(Beginning of SUPPLIED MATERIAL)

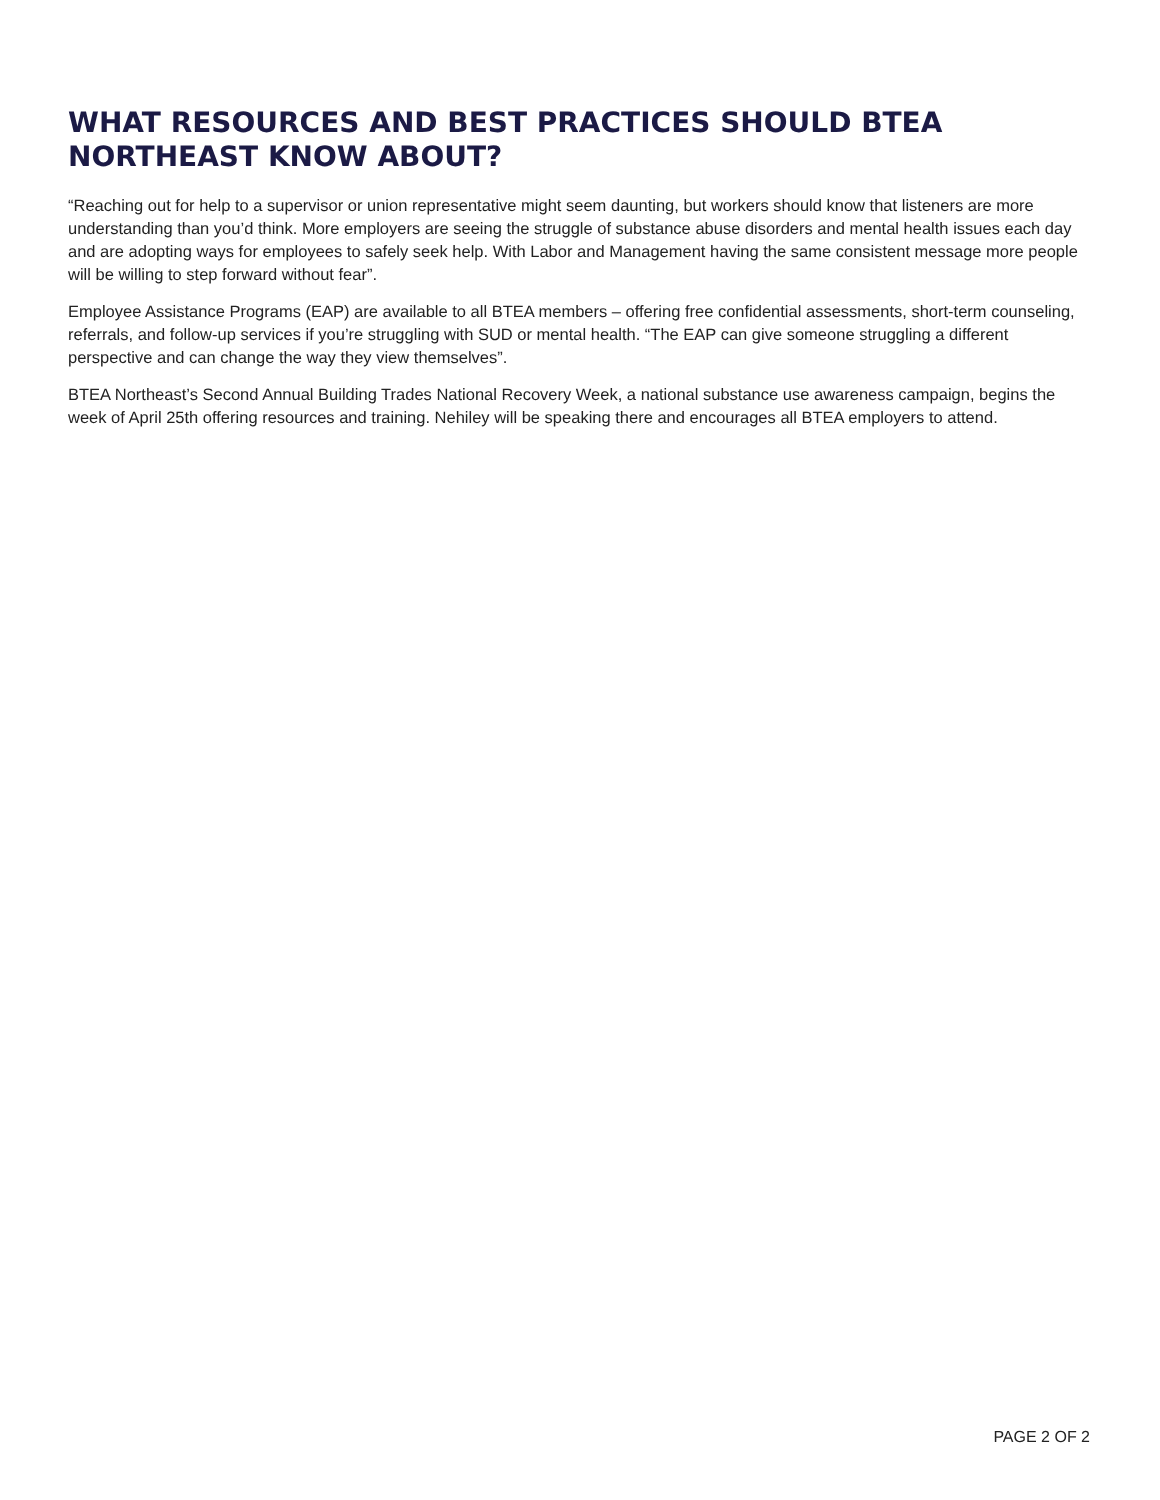WHAT RESOURCES AND BEST PRACTICES SHOULD BTEA NORTHEAST KNOW ABOUT?
“Reaching out for help to a supervisor or union representative might seem daunting, but workers should know that listeners are more understanding than you’d think. More employers are seeing the struggle of substance abuse disorders and mental health issues each day and are adopting ways for employees to safely seek help. With Labor and Management having the same consistent message more people will be willing to step forward without fear”.
Employee Assistance Programs (EAP) are available to all BTEA members – offering free confidential assessments, short-term counseling, referrals, and follow-up services if you’re struggling with SUD or mental health. “The EAP can give someone struggling a different perspective and can change the way they view themselves”.
BTEA Northeast’s Second Annual Building Trades National Recovery Week, a national substance use awareness campaign, begins the week of April 25th offering resources and training. Nehiley will be speaking there and encourages all BTEA employers to attend.
PAGE 2 OF 2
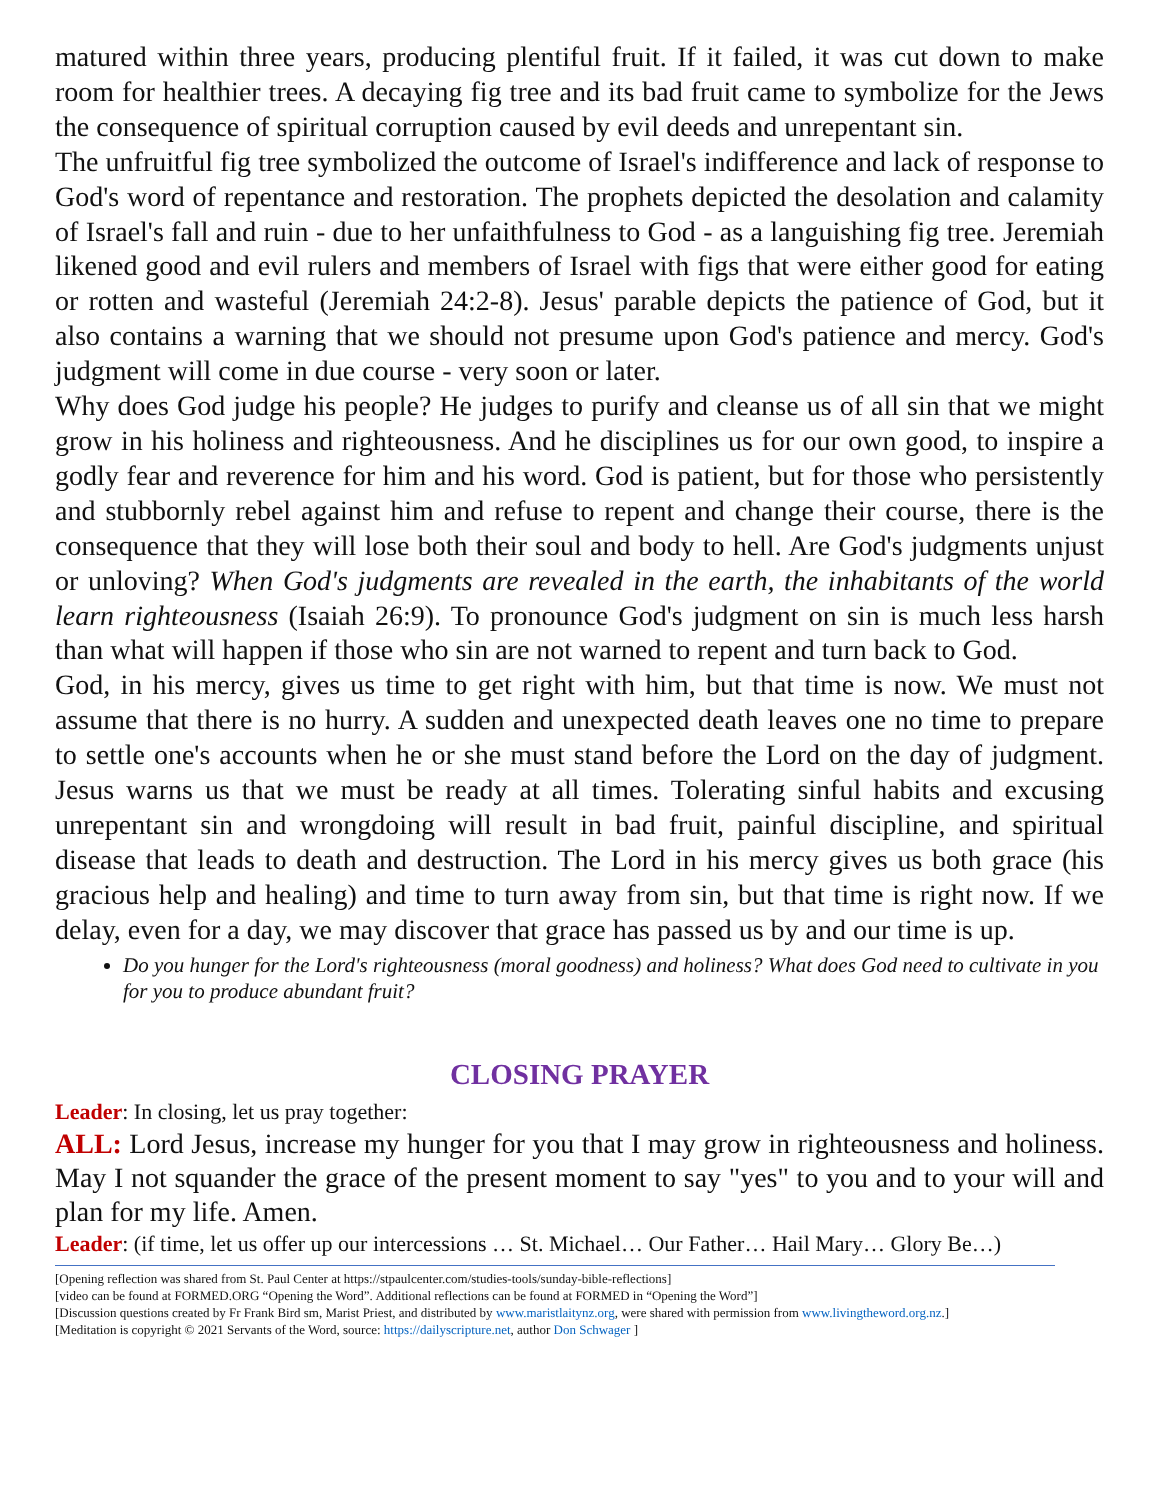matured within three years, producing plentiful fruit. If it failed, it was cut down to make room for healthier trees. A decaying fig tree and its bad fruit came to symbolize for the Jews the consequence of spiritual corruption caused by evil deeds and unrepentant sin.
The unfruitful fig tree symbolized the outcome of Israel's indifference and lack of response to God's word of repentance and restoration. The prophets depicted the desolation and calamity of Israel's fall and ruin - due to her unfaithfulness to God - as a languishing fig tree. Jeremiah likened good and evil rulers and members of Israel with figs that were either good for eating or rotten and wasteful (Jeremiah 24:2-8). Jesus' parable depicts the patience of God, but it also contains a warning that we should not presume upon God's patience and mercy. God's judgment will come in due course - very soon or later.
Why does God judge his people? He judges to purify and cleanse us of all sin that we might grow in his holiness and righteousness. And he disciplines us for our own good, to inspire a godly fear and reverence for him and his word. God is patient, but for those who persistently and stubbornly rebel against him and refuse to repent and change their course, there is the consequence that they will lose both their soul and body to hell. Are God's judgments unjust or unloving? When God's judgments are revealed in the earth, the inhabitants of the world learn righteousness (Isaiah 26:9). To pronounce God's judgment on sin is much less harsh than what will happen if those who sin are not warned to repent and turn back to God.
God, in his mercy, gives us time to get right with him, but that time is now. We must not assume that there is no hurry. A sudden and unexpected death leaves one no time to prepare to settle one's accounts when he or she must stand before the Lord on the day of judgment. Jesus warns us that we must be ready at all times. Tolerating sinful habits and excusing unrepentant sin and wrongdoing will result in bad fruit, painful discipline, and spiritual disease that leads to death and destruction. The Lord in his mercy gives us both grace (his gracious help and healing) and time to turn away from sin, but that time is right now. If we delay, even for a day, we may discover that grace has passed us by and our time is up.
Do you hunger for the Lord's righteousness (moral goodness) and holiness? What does God need to cultivate in you for you to produce abundant fruit?
CLOSING PRAYER
Leader: In closing, let us pray together:
ALL: Lord Jesus, increase my hunger for you that I may grow in righteousness and holiness. May I not squander the grace of the present moment to say "yes" to you and to your will and plan for my life. Amen.
Leader: (if time, let us offer up our intercessions … St. Michael… Our Father… Hail Mary… Glory Be…)
[Opening reflection was shared from St. Paul Center at https://stpaulcenter.com/studies-tools/sunday-bible-reflections]
[video can be found at FORMED.ORG “Opening the Word”. Additional reflections can be found at FORMED in “Opening the Word”]
[Discussion questions created by Fr Frank Bird sm, Marist Priest, and distributed by www.maristlaitynz.org, were shared with permission from www.livingtheword.org.nz.]
[Meditation is copyright © 2021 Servants of the Word, source: https://dailyscripture.net, author Don Schwager ]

(End of SUPPLIED MATERIAL)

Going through the entries above, tally every line that contains the string "Opening", then state only the total.

**SOLUTION:** 2